» TASK TO CARRY OUT
Please put the lines of the listing below into a numbered list, starting at the line that contains "family: Columbidae" and stopping after the line that contains "common name: Rough chervil". Leave out any blank lines.

» Collection entries
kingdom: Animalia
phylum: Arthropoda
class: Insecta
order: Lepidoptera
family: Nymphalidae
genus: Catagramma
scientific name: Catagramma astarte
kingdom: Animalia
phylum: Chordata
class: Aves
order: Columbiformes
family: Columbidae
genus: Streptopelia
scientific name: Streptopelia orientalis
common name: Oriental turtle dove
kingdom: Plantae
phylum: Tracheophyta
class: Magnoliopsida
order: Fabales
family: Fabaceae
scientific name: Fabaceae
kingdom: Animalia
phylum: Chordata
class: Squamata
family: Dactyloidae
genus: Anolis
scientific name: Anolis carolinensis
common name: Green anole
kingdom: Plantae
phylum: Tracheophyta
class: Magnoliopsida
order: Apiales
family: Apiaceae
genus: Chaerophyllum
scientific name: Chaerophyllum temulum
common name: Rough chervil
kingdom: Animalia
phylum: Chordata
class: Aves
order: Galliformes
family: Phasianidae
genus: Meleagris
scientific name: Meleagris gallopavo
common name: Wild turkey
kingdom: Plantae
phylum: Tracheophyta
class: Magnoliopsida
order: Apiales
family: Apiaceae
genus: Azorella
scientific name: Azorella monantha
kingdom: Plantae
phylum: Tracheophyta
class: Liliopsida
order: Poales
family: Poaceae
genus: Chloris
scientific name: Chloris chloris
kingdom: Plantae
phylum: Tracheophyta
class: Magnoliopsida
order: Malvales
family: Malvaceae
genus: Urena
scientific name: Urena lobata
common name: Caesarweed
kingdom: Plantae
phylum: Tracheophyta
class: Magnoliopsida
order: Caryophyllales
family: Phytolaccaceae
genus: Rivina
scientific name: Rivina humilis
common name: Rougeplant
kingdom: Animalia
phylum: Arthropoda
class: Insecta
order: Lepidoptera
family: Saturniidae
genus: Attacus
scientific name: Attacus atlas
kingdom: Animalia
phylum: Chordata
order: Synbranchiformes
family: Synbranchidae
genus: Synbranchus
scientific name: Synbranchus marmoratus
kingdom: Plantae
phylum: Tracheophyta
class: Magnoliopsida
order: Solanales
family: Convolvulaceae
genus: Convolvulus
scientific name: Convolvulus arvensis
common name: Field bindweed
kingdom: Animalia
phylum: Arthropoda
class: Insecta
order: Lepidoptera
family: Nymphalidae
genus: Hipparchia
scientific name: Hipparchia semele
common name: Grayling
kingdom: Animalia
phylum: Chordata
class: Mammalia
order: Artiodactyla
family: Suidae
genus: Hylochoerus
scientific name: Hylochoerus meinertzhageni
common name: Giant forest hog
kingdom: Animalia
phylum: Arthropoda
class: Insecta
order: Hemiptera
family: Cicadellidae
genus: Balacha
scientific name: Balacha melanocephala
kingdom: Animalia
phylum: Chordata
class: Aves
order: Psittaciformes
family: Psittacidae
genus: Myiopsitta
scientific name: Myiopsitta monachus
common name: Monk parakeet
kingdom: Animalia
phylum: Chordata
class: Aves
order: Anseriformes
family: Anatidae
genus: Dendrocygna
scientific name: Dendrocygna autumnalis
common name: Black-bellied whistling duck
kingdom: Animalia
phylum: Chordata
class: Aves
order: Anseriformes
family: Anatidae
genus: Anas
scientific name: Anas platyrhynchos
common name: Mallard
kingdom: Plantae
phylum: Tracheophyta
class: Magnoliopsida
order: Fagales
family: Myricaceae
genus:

» EXERCISE SOLUTION
1. family: Columbidae
2. genus: Streptopelia
3. scientific name: Streptopelia orientalis
4. common name: Oriental turtle dove
5. kingdom: Plantae
6. phylum: Tracheophyta
7. class: Magnoliopsida
8. order: Fabales
9. family: Fabaceae
10. scientific name: Fabaceae
11. kingdom: Animalia
12. phylum: Chordata
13. class: Squamata
14. family: Dactyloidae
15. genus: Anolis
16. scientific name: Anolis carolinensis
17. common name: Green anole
18. kingdom: Plantae
19. phylum: Tracheophyta
20. class: Magnoliopsida
21. order: Apiales
22. family: Apiaceae
23. genus: Chaerophyllum
24. scientific name: Chaerophyllum temulum
25. common name: Rough chervil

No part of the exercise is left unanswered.